Let $A = \{0,1\}^*$ be a pathological example of an $NP$-set. Membership of $x$ may be determined trivially of course. Now take a problem $E \notin NP$, then, assuming a common alphabet, $E \subset A$, but $E \notin NP$. Therefore the subsets of $NP$ problems are not necessarily in $NP$, so QED?
I guess this is enough but the result is not really satisfying because we take a set $A$ that technically is in $NP$ but really is in $TIME(1)$. Can anyone give a more general reasoning why we might find sets in $NP$ that have subsets not in $NP$?
Intuitively I can imagine the existence of some $NP$ problem $A$ that has an infinite intersection with some more complicated problem $B$, so that $A \cap B \subset A$ is not in $NP$, but I cannot find a solid argument for this other than my trivial example.

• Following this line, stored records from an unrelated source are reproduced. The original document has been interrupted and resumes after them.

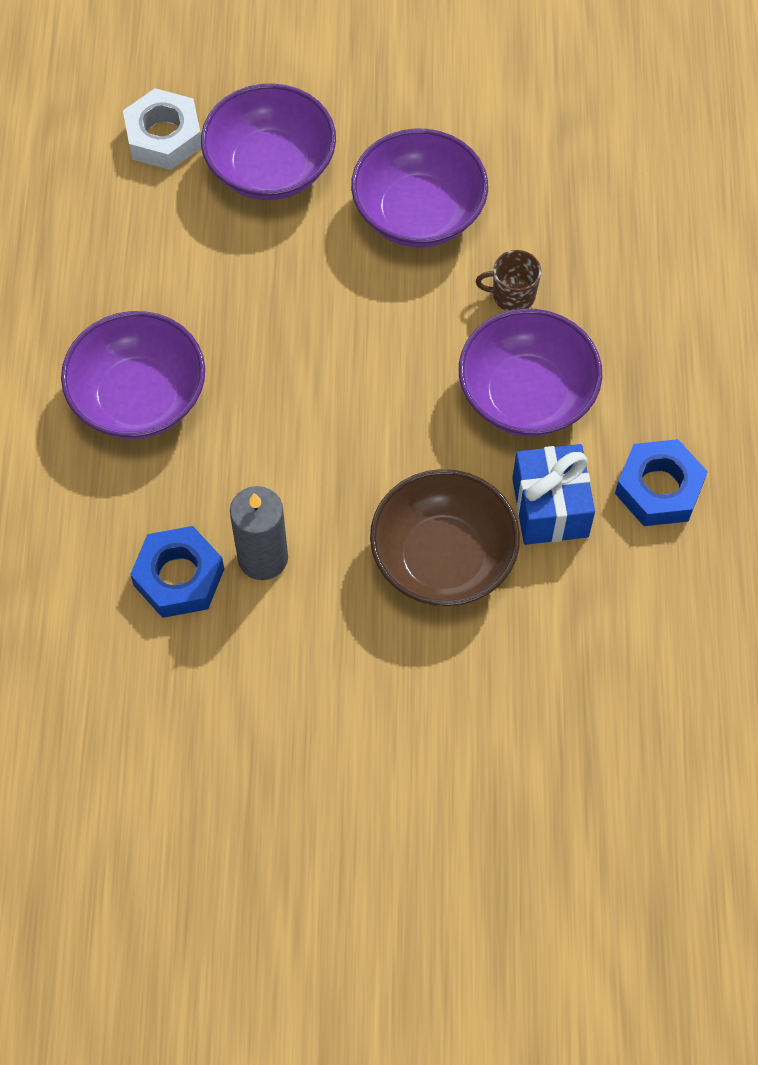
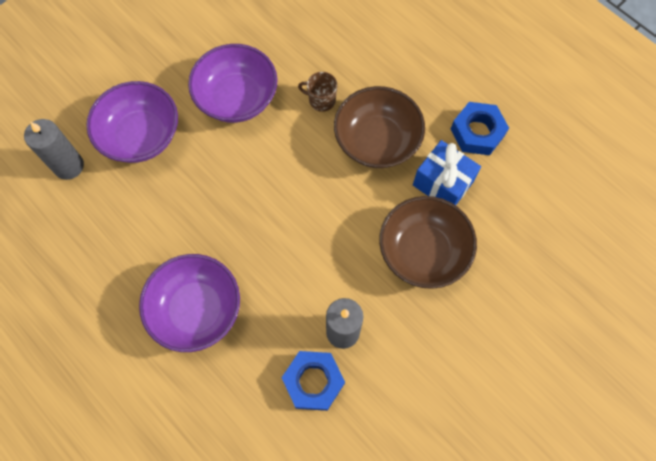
camera: 45 degrees left, 5 degrees up
white nut [123,88,201,170] -> grey candle [24,119,84,180]
purple bowl [459,309,602,437] -> brown bowl [334,86,425,168]
brown mug [476,250,541,311] -> brown mug turned 60 degrees clockwise [298,72,337,112]

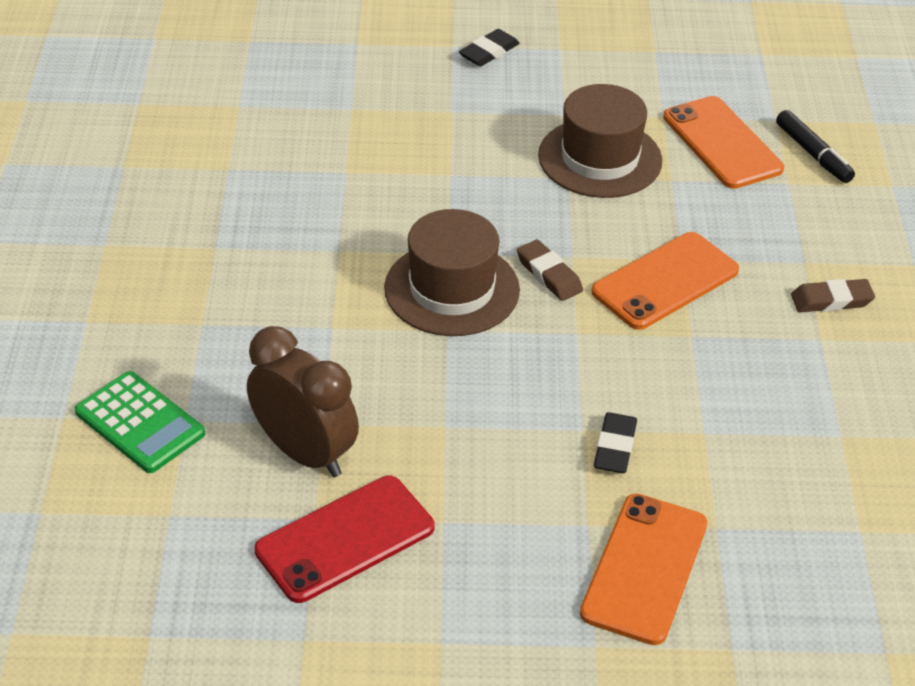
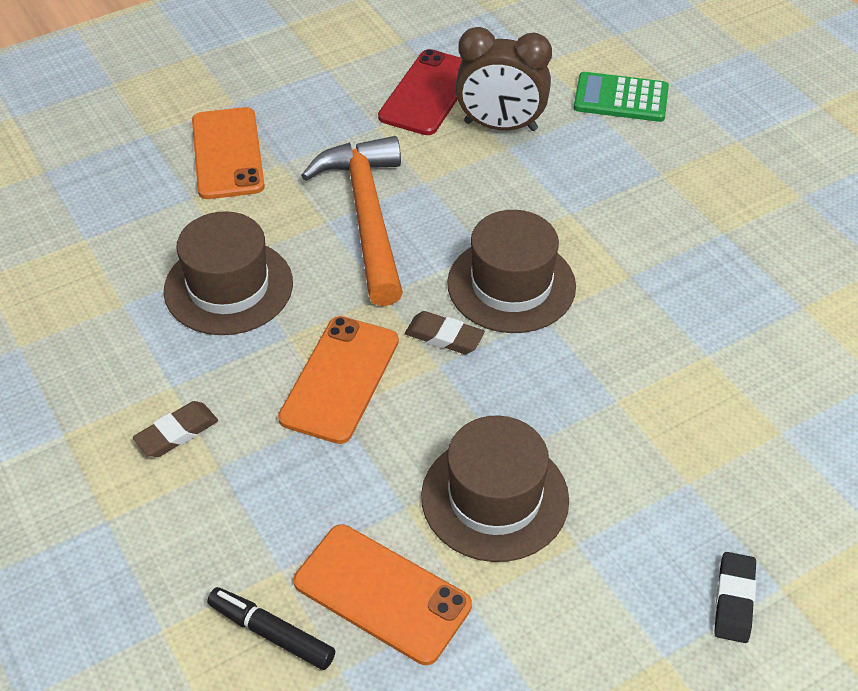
camera: 150 degrees right, 5 degrees up
black eraser [594,412,637,473] -> none
none -> brown hat [164,211,293,335]
none -> orange hammer [301,136,403,306]

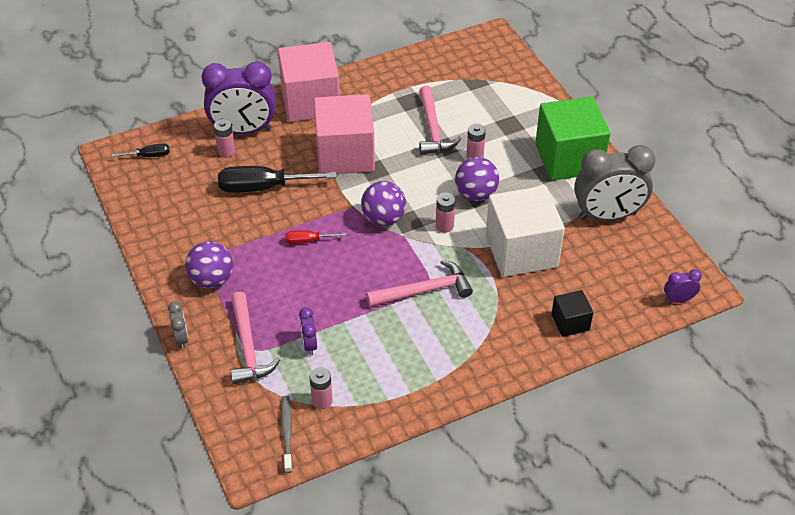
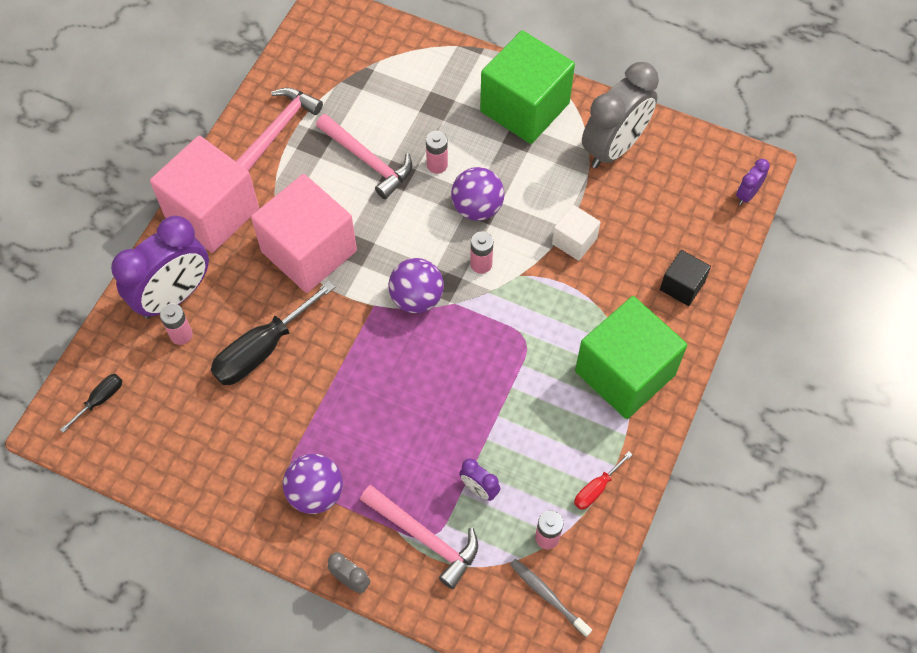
camera: 40 degrees left, 15 degrees up
red screwdriver [285,230,346,244] -> red screwdriver moved to [574,452,633,510]
pink hammer [366,260,473,307] -> pink hammer moved to [236,88,323,171]
white cube [486,186,565,277] -> white cube [552,205,601,261], size x0.48
none -> green cube [575,296,687,419]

Your proof is fine, and it's the proof that I'd give. But if, for some reason, you prefer to use a complicated NP set $A$, then you could start with any infinite NP set $A$ and observe that (1) it has uncountably many subsets, whereas (2) only countably many sets are in NP. So $A$ must have subsets (in fact lots of them) that are not in NP.) The same argument shows that $A$ has subsets that are not even computable, not even arithmetically definable, not even hyperarithmetical.)